Exercise aim:
Scan the listing below and copy each line holding the word "Left".

*** Data supplied ***

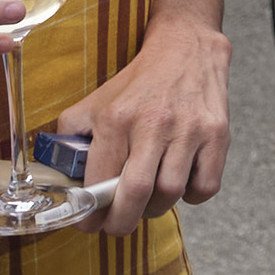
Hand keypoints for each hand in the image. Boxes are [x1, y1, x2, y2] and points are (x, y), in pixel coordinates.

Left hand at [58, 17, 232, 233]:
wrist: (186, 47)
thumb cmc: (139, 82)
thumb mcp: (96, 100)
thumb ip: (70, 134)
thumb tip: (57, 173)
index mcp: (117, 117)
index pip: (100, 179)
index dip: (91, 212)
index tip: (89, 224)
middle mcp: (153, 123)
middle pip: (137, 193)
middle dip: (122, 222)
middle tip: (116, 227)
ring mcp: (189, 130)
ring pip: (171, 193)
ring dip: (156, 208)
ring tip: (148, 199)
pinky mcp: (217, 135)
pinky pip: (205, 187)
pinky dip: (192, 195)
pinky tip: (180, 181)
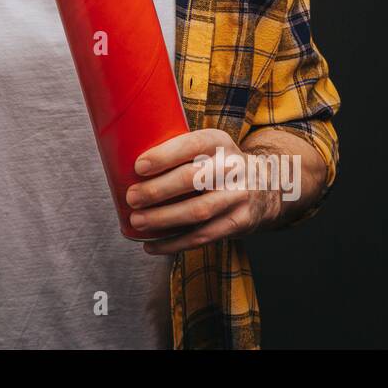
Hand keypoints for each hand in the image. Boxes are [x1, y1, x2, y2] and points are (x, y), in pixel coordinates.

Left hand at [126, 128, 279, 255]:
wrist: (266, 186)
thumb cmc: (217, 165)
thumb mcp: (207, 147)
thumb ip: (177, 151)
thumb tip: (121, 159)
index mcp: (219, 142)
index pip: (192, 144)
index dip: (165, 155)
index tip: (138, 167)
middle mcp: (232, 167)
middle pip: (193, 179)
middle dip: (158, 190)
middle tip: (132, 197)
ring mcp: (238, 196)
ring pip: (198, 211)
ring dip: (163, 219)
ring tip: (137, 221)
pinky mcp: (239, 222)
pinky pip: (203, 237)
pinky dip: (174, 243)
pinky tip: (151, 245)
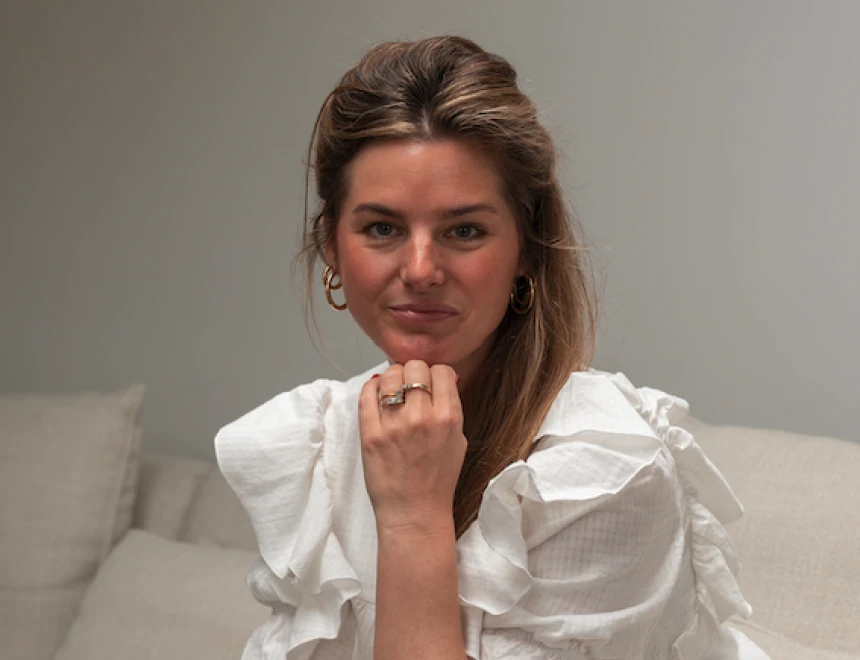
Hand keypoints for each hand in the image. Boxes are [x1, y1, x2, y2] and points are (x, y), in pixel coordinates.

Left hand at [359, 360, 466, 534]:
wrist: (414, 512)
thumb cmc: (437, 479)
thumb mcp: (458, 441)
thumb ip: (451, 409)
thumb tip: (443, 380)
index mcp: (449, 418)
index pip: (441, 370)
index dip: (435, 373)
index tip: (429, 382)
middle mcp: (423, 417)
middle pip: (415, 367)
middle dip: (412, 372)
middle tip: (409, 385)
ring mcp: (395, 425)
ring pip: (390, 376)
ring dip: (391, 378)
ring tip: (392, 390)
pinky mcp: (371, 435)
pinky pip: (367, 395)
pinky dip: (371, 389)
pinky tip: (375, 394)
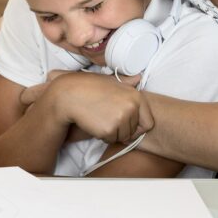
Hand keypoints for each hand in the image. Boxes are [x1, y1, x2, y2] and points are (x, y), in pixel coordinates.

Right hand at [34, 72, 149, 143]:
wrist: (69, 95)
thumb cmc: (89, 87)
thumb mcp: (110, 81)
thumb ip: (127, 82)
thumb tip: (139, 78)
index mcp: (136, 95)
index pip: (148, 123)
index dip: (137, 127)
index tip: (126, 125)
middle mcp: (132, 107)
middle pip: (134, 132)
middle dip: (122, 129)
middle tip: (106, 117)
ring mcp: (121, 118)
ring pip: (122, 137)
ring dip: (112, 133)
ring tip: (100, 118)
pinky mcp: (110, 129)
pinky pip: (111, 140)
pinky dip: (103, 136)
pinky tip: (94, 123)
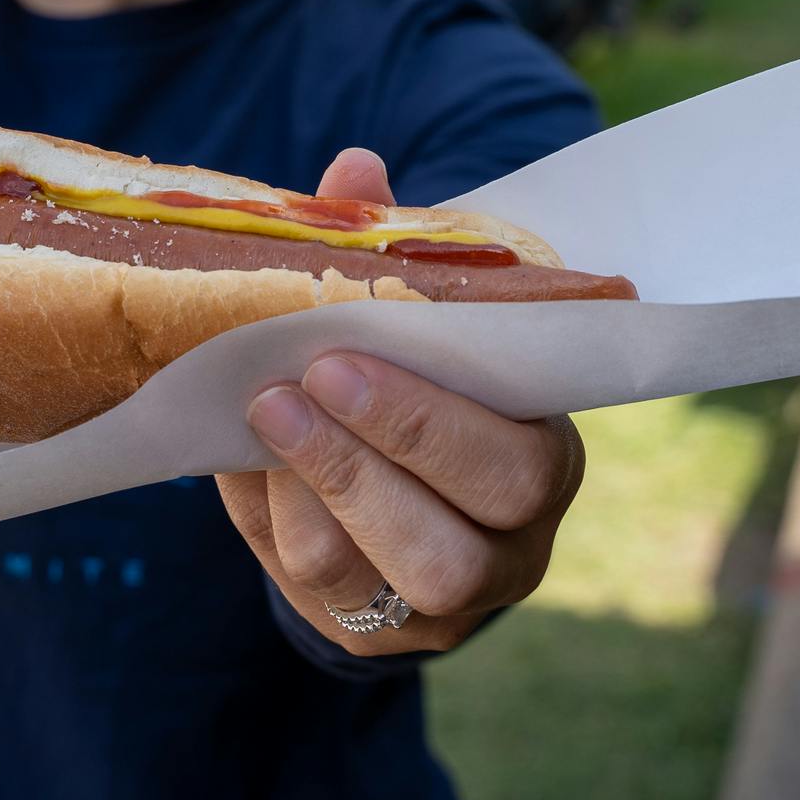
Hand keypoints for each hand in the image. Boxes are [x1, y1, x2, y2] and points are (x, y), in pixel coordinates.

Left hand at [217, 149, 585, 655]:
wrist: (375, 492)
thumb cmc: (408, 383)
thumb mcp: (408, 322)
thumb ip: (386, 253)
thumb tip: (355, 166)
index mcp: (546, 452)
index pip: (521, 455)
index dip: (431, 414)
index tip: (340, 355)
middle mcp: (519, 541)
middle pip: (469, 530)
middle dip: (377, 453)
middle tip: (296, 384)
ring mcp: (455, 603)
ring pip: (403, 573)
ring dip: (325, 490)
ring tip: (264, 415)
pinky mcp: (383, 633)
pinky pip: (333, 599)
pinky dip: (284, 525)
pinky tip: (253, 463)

*** End of Data supplied ***
*** Data supplied ***

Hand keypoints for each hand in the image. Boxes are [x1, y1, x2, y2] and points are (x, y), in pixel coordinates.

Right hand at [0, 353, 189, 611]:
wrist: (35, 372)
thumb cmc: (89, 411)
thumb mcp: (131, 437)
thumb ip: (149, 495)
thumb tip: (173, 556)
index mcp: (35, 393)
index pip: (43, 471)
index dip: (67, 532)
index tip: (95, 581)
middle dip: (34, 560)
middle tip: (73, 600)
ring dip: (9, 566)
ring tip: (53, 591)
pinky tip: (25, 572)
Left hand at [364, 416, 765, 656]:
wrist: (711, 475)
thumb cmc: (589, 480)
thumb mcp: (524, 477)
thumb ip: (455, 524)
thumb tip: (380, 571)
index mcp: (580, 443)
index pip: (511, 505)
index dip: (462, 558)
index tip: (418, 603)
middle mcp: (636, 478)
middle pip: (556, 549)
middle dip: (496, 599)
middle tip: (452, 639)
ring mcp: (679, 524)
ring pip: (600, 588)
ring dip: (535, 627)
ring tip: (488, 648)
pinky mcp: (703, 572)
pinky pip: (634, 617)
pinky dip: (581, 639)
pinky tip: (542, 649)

*** End of Data supplied ***

Written response:
Left hand at [58, 17, 232, 233]:
Left hand at [126, 128, 279, 255]:
Left hand at [359, 360, 466, 534]:
Left hand at [217, 149, 585, 655]:
Left hand at [364, 416, 765, 656]:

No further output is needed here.